RiskContributionAnalysis

class qf_lib.common.timeseries_analysis.risk_contribution_analysis.RiskContributionAnalysis[source]

Bases: object

Calculates risk contribution metrics.

Methods:

get_distance_to_equal_risk_contrib(...)

By minimising this function it is possible to calculate Equal Risk Contribution Portfolio.

get_risk_contribution(factors_rets, ...)

Calculates risk contribution of different factors to the portfolio.

get_risk_contribution_optimised(assets_rets, ...)

Calculates risk contribution of each asset of the portfolio.

is_equal_risk_contribution(...)

Tells whether each asset has an equal risk contribution to the portfolio.

classmethod get_distance_to_equal_risk_contrib(assets_returns_covariance: QFDataFrame, weights_of_assets: QFSeries) float[source]

By minimising this function it is possible to calculate Equal Risk Contribution Portfolio. It has better numerical properties than simple approach ( riskContribution - mean(riskContribution) ) Details: http://www.thierry-roncalli.com/download/erc-slides.pdf

Parameters:
  • assets_returns_covariance – covariance matrix for assets returns data frame

  • weights_of_assets – weight of each asset in the portfolio. It’s indexed with names of assets.

Return type:

L2 (euclidean) distance from equal risk distribution

classmethod get_risk_contribution(factors_rets: SimpleReturnsDataFrame, weigths_of_assets: QFSeries, portfolio_rets: SimpleReturnsSeries) QFSeries[source]

Calculates risk contribution of different factors to the portfolio. Risk is defined as volatility. Uses x-sigma-rho formula (MSCI Bara paper).

Parameters:
  • factors_rets – dataframe consisted of returns for different assets

  • weigths_of_assets – series of weights of each asset. It’s indexed with names of assets.

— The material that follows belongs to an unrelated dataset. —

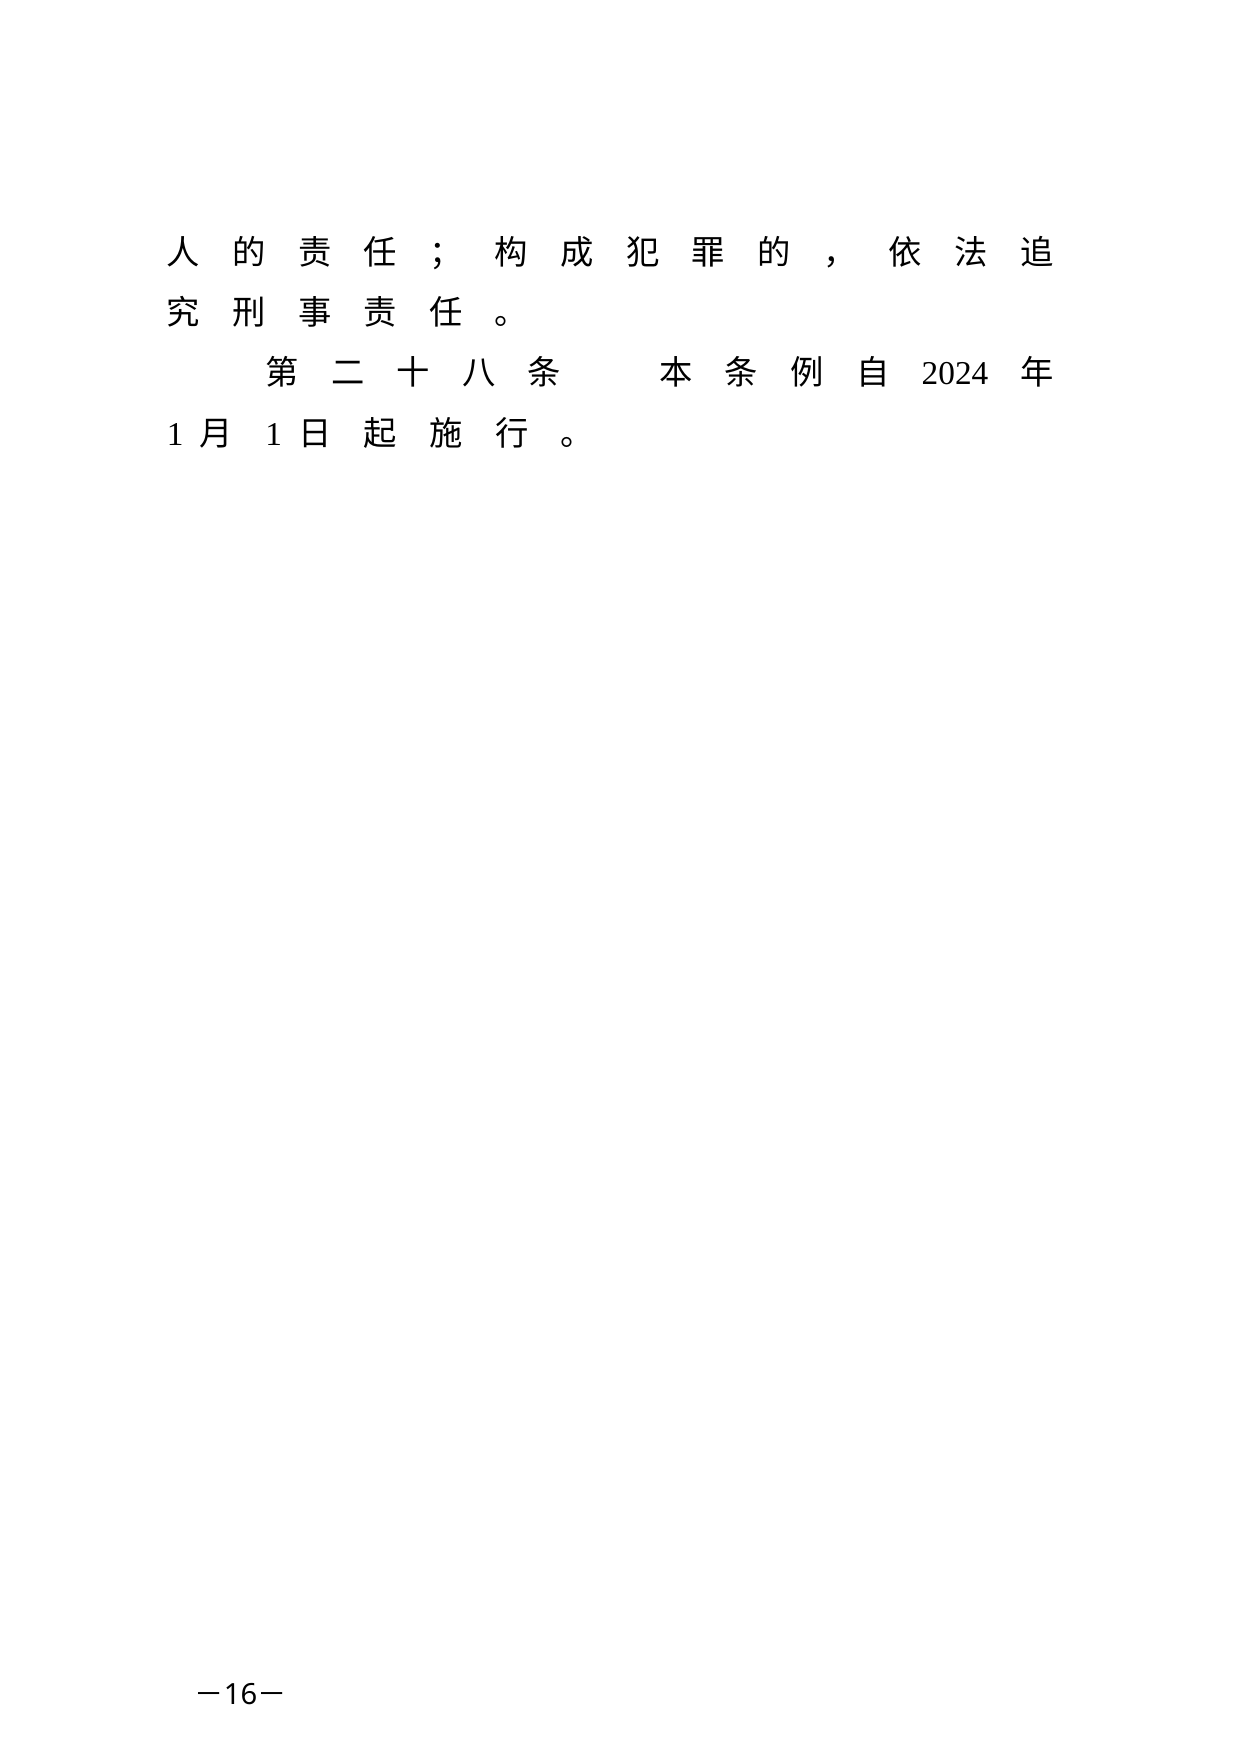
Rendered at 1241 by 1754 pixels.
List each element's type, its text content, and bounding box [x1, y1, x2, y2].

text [167, 219, 1085, 340]
text 第二十八条 本条例自2024年1月1日起施行。 [167, 340, 1085, 461]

  • portfolio_rets – return of the whole portfolio

Returns:

Series of risk contributions (one for each asset) to the portfolio. It’s indexed with names of assets.

Return type:

pandas.Series

classmethod get_risk_contribution_optimised(assets_rets: SimpleReturnsDataFrame, weights_of_assets: QFSeries) QFSeries[source]

Calculates risk contribution of each asset of the portfolio.

Parameters:
  • assets_rets – returns of assets building the portfolio (each assets in a separate column)

  • weights_of_assets – Series of weights (one for each asset). It’s indexed with names of assets.

Return type:

Series of risk contributions (one for each asset). It’s indexed with names of assets

classmethod is_equal_risk_contribution(returns_covariance: QFDataFrame, weights_of_assets: QFSeries) bool[source]

Tells whether each asset has an equal risk contribution to the portfolio.

Parameters:
  • returns_covariance – DataFrame which is a covariance matrix. Columns and rows are both indexed with names of assets.

  • weights_of_assets – Series of weights (one weight for each asset). It’s indexed with names of assets.

Return type:

True if each asset has and equal risk contribution. False – otherwise.